__Exercise requirements__.
Every record that follows must be duplicated exactly, with images left out.

---------------

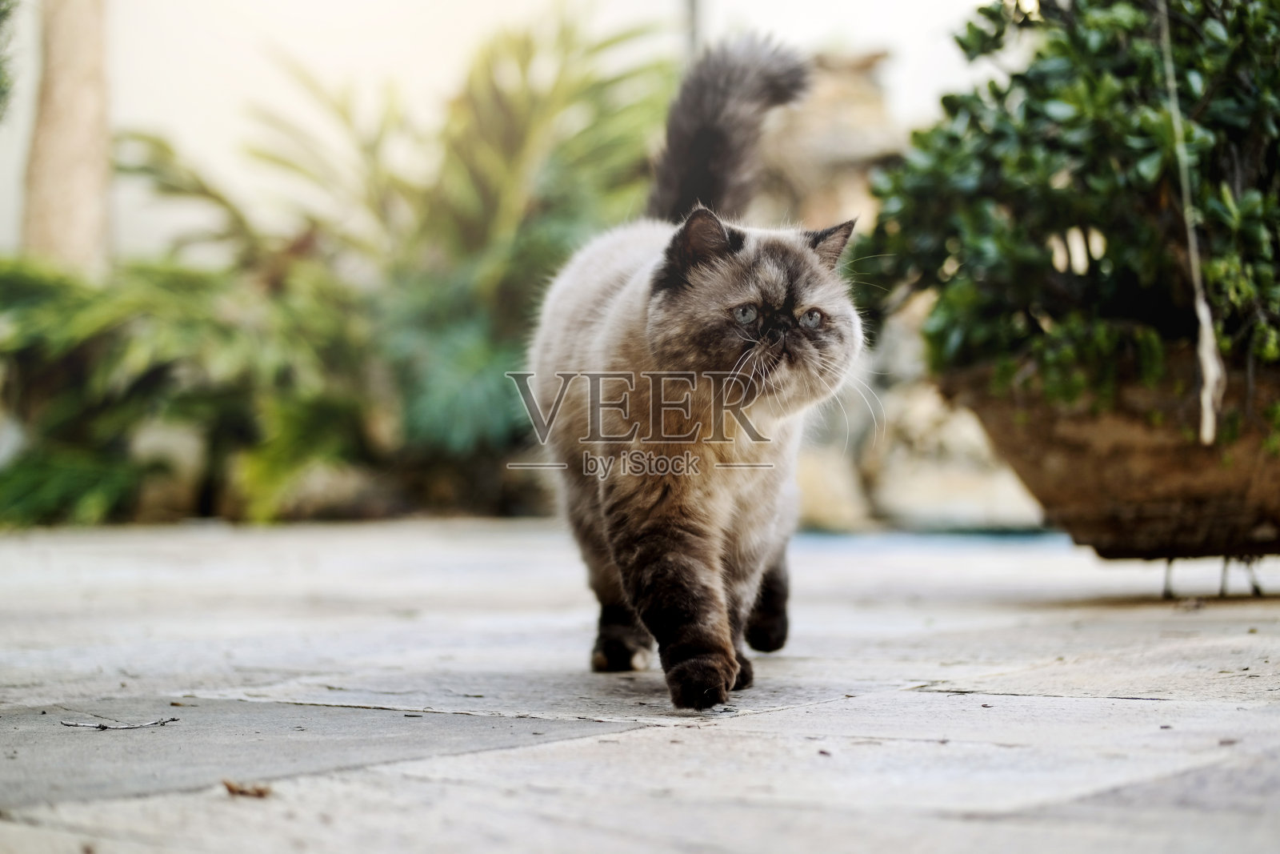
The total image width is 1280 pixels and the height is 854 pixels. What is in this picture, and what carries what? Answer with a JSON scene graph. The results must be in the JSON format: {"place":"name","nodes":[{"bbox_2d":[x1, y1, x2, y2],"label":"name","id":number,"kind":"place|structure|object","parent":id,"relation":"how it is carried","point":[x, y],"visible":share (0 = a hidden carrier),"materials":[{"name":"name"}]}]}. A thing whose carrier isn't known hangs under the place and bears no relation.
{"place":"outdoors","nodes":[
{"label":"outdoors","id":0,"kind":"place"},
{"bbox_2d":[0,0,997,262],"label":"wall","id":1,"kind":"structure","parent":0,"point":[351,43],"materials":[{"name":"white paint"}]},
{"bbox_2d":[0,517,1279,853],"label":"stone pavement","id":2,"kind":"structure","parent":0,"point":[1075,702],"materials":[{"name":"grey stone"}]},
{"bbox_2d":[58,714,179,730],"label":"twig","id":3,"kind":"object","parent":2,"relation":"on","point":[103,725],"visible":0.98,"materials":[{"name":"grey wood"}]},
{"bbox_2d":[221,778,272,798],"label":"dry leaf","id":4,"kind":"object","parent":2,"relation":"on","point":[229,787],"visible":0.89,"materials":[{"name":"brown plant"}]},
{"bbox_2d":[526,30,862,710],"label":"cat","id":5,"kind":"object","parent":2,"relation":"on","point":[698,310],"visible":0.95},
{"bbox_2d":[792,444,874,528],"label":"rock","id":6,"kind":"object","parent":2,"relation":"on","point":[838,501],"visible":0.59,"materials":[{"name":"beige stone"}]},
{"bbox_2d":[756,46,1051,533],"label":"rock","id":7,"kind":"object","parent":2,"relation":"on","point":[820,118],"visible":0.39,"materials":[{"name":"stone"}]},
{"bbox_2d":[865,408,1045,526],"label":"rock","id":8,"kind":"object","parent":2,"relation":"on","point":[922,498],"visible":0.65,"materials":[{"name":"stone"}]},
{"bbox_2d":[1158,553,1266,598],"label":"plant stand","id":9,"kind":"object","parent":2,"relation":"on","point":[1256,588],"visible":0.54,"materials":[{"name":"metal"}]},
{"bbox_2d":[937,344,1279,560],"label":"planter","id":10,"kind":"object","parent":9,"relation":"on","point":[1061,501],"visible":0.83,"materials":[{"name":"brown"}]},
{"bbox_2d":[859,0,1279,413],"label":"shrub","id":11,"kind":"object","parent":10,"relation":"in","point":[1118,135],"visible":0.9,"materials":[{"name":"green plant"}]},
{"bbox_2d":[1156,0,1227,445],"label":"rope","id":12,"kind":"object","parent":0,"point":[1208,384],"visible":0.98,"materials":[{"name":"white"}]},
{"label":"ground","id":13,"kind":"structure","parent":0},
{"bbox_2d":[0,0,19,118],"label":"plant","id":14,"kind":"object","parent":13,"relation":"on","point":[1,93],"visible":1,"materials":[{"name":"green plant"}]},
{"bbox_2d":[21,0,112,270],"label":"tree trunk","id":15,"kind":"object","parent":13,"relation":"on","point":[63,205],"visible":0.63,"materials":[{"name":"beige wood"}]},
{"bbox_2d":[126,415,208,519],"label":"rock","id":16,"kind":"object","parent":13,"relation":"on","point":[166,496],"visible":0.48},
{"bbox_2d":[0,249,365,525],"label":"shrub","id":17,"kind":"object","parent":13,"relation":"on","point":[31,352],"visible":0.84,"materials":[{"name":"green plant"}]},
{"bbox_2d":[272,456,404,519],"label":"rock","id":18,"kind":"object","parent":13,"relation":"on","point":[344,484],"visible":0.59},
{"bbox_2d":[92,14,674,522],"label":"palm plant","id":19,"kind":"object","parent":13,"relation":"on","point":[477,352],"visible":0.74,"materials":[{"name":"green plant"}]},
{"bbox_2d":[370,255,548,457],"label":"plant","id":20,"kind":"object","parent":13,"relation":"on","point":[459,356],"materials":[{"name":"green plant"}]},
{"bbox_2d":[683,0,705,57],"label":"pole","id":21,"kind":"object","parent":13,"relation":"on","point":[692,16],"visible":0.24,"materials":[{"name":"grey metal"}]}
]}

---------------

__Reply to the task__.
The total image width is 1280 pixels and the height is 854 pixels. What is in this picture, and what carries what? Answer with a JSON scene graph. The results must be in the JSON format: {"place":"name","nodes":[{"bbox_2d":[x1, y1, x2, y2],"label":"name","id":number,"kind":"place|structure|object","parent":id,"relation":"how it is carried","point":[x, y],"visible":share (0 = a hidden carrier),"materials":[{"name":"name"}]}]}. A thing whose carrier isn't known hangs under the place and bears no relation.
{"place":"outdoors","nodes":[
{"label":"outdoors","id":0,"kind":"place"},
{"bbox_2d":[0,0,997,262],"label":"wall","id":1,"kind":"structure","parent":0,"point":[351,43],"materials":[{"name":"white paint"}]},
{"bbox_2d":[0,517,1279,853],"label":"stone pavement","id":2,"kind":"structure","parent":0,"point":[1075,702],"materials":[{"name":"grey stone"}]},
{"bbox_2d":[58,714,179,730],"label":"twig","id":3,"kind":"object","parent":2,"relation":"on","point":[103,725],"visible":0.98,"materials":[{"name":"grey wood"}]},
{"bbox_2d":[221,778,272,798],"label":"dry leaf","id":4,"kind":"object","parent":2,"relation":"on","point":[229,787],"visible":0.89,"materials":[{"name":"brown plant"}]},
{"bbox_2d":[526,30,862,710],"label":"cat","id":5,"kind":"object","parent":2,"relation":"on","point":[698,310],"visible":0.95},
{"bbox_2d":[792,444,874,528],"label":"rock","id":6,"kind":"object","parent":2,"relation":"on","point":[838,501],"visible":0.59,"materials":[{"name":"beige stone"}]},
{"bbox_2d":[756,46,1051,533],"label":"rock","id":7,"kind":"object","parent":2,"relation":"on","point":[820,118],"visible":0.39,"materials":[{"name":"stone"}]},
{"bbox_2d":[865,408,1045,526],"label":"rock","id":8,"kind":"object","parent":2,"relation":"on","point":[922,498],"visible":0.65,"materials":[{"name":"stone"}]},
{"bbox_2d":[1158,553,1266,598],"label":"plant stand","id":9,"kind":"object","parent":2,"relation":"on","point":[1256,588],"visible":0.54,"materials":[{"name":"metal"}]},
{"bbox_2d":[937,344,1279,560],"label":"planter","id":10,"kind":"object","parent":9,"relation":"on","point":[1061,501],"visible":0.83,"materials":[{"name":"brown"}]},
{"bbox_2d":[859,0,1279,413],"label":"shrub","id":11,"kind":"object","parent":10,"relation":"in","point":[1118,135],"visible":0.9,"materials":[{"name":"green plant"}]},
{"bbox_2d":[1156,0,1227,445],"label":"rope","id":12,"kind":"object","parent":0,"point":[1208,384],"visible":0.98,"materials":[{"name":"white"}]},
{"label":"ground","id":13,"kind":"structure","parent":0},
{"bbox_2d":[0,0,19,118],"label":"plant","id":14,"kind":"object","parent":13,"relation":"on","point":[1,93],"visible":1,"materials":[{"name":"green plant"}]},
{"bbox_2d":[21,0,112,270],"label":"tree trunk","id":15,"kind":"object","parent":13,"relation":"on","point":[63,205],"visible":0.63,"materials":[{"name":"beige wood"}]},
{"bbox_2d":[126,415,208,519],"label":"rock","id":16,"kind":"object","parent":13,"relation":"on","point":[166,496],"visible":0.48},
{"bbox_2d":[0,249,365,525],"label":"shrub","id":17,"kind":"object","parent":13,"relation":"on","point":[31,352],"visible":0.84,"materials":[{"name":"green plant"}]},
{"bbox_2d":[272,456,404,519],"label":"rock","id":18,"kind":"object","parent":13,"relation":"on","point":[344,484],"visible":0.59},
{"bbox_2d":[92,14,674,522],"label":"palm plant","id":19,"kind":"object","parent":13,"relation":"on","point":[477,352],"visible":0.74,"materials":[{"name":"green plant"}]},
{"bbox_2d":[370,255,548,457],"label":"plant","id":20,"kind":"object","parent":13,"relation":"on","point":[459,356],"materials":[{"name":"green plant"}]},
{"bbox_2d":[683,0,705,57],"label":"pole","id":21,"kind":"object","parent":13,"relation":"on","point":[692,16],"visible":0.24,"materials":[{"name":"grey metal"}]}
]}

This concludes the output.